Duplicate the stretch of data from its very beginning through the line containing "124L260 127L238 123L233", including both ends and reproducing each line without alteration.

- - - - - - -

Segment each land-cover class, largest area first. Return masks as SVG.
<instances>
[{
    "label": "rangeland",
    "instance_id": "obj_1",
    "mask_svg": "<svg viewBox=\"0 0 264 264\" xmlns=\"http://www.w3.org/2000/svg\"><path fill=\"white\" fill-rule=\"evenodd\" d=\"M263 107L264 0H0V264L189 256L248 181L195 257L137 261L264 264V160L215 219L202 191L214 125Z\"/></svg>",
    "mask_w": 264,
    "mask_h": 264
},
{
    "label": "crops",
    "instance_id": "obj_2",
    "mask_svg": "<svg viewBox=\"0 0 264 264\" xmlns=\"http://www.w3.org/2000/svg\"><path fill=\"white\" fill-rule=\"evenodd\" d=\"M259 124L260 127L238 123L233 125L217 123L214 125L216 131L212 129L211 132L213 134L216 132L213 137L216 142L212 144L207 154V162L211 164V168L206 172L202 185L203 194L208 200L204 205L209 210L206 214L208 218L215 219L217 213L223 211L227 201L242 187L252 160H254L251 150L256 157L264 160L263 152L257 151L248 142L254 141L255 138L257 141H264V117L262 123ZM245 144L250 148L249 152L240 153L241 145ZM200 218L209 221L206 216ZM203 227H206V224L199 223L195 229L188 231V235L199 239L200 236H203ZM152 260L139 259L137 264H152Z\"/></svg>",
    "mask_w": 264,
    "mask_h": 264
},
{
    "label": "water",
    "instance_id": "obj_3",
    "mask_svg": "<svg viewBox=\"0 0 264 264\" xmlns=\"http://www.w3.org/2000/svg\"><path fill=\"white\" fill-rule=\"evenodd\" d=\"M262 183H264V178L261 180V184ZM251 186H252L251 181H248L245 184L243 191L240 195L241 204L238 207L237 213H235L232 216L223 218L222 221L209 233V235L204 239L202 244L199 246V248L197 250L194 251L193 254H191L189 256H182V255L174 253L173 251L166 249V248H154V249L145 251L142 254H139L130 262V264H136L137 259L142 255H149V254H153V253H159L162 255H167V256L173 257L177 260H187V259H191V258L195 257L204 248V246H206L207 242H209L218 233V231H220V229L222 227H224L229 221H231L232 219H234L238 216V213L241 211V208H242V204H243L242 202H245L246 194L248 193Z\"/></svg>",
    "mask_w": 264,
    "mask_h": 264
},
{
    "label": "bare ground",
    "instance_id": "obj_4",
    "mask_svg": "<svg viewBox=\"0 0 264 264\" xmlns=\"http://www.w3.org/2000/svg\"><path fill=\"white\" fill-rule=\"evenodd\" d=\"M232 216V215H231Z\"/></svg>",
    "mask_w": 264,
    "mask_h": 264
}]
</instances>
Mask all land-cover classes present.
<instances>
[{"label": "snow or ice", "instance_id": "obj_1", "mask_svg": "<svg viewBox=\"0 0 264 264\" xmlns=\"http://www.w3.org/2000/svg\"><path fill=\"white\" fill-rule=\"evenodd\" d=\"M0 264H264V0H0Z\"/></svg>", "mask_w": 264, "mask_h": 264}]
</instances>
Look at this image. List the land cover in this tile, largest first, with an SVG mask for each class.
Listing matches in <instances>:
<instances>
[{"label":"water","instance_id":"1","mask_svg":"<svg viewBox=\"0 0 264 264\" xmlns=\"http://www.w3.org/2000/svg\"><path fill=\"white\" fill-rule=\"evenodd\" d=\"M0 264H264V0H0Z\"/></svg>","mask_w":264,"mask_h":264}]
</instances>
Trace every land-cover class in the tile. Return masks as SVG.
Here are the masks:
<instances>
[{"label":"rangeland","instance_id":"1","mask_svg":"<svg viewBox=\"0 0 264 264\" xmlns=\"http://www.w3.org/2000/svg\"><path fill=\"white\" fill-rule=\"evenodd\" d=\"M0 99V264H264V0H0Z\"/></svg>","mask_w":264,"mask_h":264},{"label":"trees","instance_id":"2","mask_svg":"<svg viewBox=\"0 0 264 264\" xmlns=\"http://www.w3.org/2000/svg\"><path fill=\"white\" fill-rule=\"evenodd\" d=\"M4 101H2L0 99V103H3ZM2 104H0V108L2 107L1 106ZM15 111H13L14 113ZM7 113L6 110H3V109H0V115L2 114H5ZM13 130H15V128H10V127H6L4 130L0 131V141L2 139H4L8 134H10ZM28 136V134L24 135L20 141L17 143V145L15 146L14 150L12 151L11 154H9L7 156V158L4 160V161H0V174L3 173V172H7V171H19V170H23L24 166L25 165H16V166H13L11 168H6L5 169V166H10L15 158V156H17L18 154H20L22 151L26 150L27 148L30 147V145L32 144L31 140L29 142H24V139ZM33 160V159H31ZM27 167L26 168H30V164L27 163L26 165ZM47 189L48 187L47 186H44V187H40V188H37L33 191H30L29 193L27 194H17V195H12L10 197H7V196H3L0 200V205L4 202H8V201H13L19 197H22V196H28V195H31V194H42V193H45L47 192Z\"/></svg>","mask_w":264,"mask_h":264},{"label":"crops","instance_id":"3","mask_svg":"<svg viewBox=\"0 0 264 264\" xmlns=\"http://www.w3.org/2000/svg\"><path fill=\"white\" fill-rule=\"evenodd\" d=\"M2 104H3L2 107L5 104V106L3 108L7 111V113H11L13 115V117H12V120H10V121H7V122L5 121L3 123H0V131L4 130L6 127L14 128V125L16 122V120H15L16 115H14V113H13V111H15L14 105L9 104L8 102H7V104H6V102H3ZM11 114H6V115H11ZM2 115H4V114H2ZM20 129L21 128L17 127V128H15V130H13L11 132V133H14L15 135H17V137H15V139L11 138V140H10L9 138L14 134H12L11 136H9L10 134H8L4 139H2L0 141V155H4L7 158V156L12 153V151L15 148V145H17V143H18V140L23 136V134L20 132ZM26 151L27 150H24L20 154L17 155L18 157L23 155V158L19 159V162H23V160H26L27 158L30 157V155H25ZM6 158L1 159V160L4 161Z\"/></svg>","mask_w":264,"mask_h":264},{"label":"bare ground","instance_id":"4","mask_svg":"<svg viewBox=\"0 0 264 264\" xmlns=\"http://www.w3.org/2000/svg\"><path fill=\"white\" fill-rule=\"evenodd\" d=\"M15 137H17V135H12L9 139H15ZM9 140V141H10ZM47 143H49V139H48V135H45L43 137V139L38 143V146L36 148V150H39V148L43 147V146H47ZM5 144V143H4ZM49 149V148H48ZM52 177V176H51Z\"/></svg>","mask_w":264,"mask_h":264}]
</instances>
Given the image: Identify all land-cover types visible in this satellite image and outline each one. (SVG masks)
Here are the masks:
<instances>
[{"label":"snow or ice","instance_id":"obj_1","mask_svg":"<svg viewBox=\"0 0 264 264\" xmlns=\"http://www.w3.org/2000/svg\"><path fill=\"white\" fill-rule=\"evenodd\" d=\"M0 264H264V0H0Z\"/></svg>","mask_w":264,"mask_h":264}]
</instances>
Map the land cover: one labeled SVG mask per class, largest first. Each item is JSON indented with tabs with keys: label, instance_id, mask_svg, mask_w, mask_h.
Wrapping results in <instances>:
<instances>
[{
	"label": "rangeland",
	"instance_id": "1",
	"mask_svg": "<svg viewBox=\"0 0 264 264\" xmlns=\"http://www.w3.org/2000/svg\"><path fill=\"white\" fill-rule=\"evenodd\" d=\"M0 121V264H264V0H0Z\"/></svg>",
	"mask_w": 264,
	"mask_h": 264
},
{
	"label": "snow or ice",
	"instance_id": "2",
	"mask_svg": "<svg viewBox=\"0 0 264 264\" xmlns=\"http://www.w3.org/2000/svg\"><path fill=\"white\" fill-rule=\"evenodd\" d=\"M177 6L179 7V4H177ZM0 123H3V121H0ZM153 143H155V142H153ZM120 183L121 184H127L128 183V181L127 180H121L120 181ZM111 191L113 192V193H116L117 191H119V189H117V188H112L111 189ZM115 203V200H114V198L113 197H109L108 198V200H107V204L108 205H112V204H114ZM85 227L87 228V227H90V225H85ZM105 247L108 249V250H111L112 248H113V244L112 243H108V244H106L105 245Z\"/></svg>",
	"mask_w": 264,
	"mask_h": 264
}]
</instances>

- - - - - - -

**Task output:**
Segment each land-cover class, largest area first. Return masks as SVG.
<instances>
[{
    "label": "rangeland",
    "instance_id": "obj_1",
    "mask_svg": "<svg viewBox=\"0 0 264 264\" xmlns=\"http://www.w3.org/2000/svg\"><path fill=\"white\" fill-rule=\"evenodd\" d=\"M263 107L264 0H0V264L189 256L248 181L195 257L137 261L264 264V160L215 219L202 191L214 125Z\"/></svg>",
    "mask_w": 264,
    "mask_h": 264
},
{
    "label": "crops",
    "instance_id": "obj_2",
    "mask_svg": "<svg viewBox=\"0 0 264 264\" xmlns=\"http://www.w3.org/2000/svg\"><path fill=\"white\" fill-rule=\"evenodd\" d=\"M259 124L260 127L238 123L233 125L217 123L214 125L216 131L212 129L211 132L213 134L216 132L213 137L216 142L212 144L207 154V162L211 164V168L206 172L202 185L203 194L208 200L204 205L209 210L206 214L208 218L215 219L217 213L223 211L227 201L242 187L252 160H254L251 150L256 157L264 160L263 152L257 151L248 142L254 141L255 138L257 141H264V117L262 123ZM245 144L250 148L249 152L240 153L241 145ZM200 218L209 221L206 216ZM203 227H206V224L199 223L195 229L188 231V235L199 239L200 236H203ZM152 260L139 259L137 264H152Z\"/></svg>",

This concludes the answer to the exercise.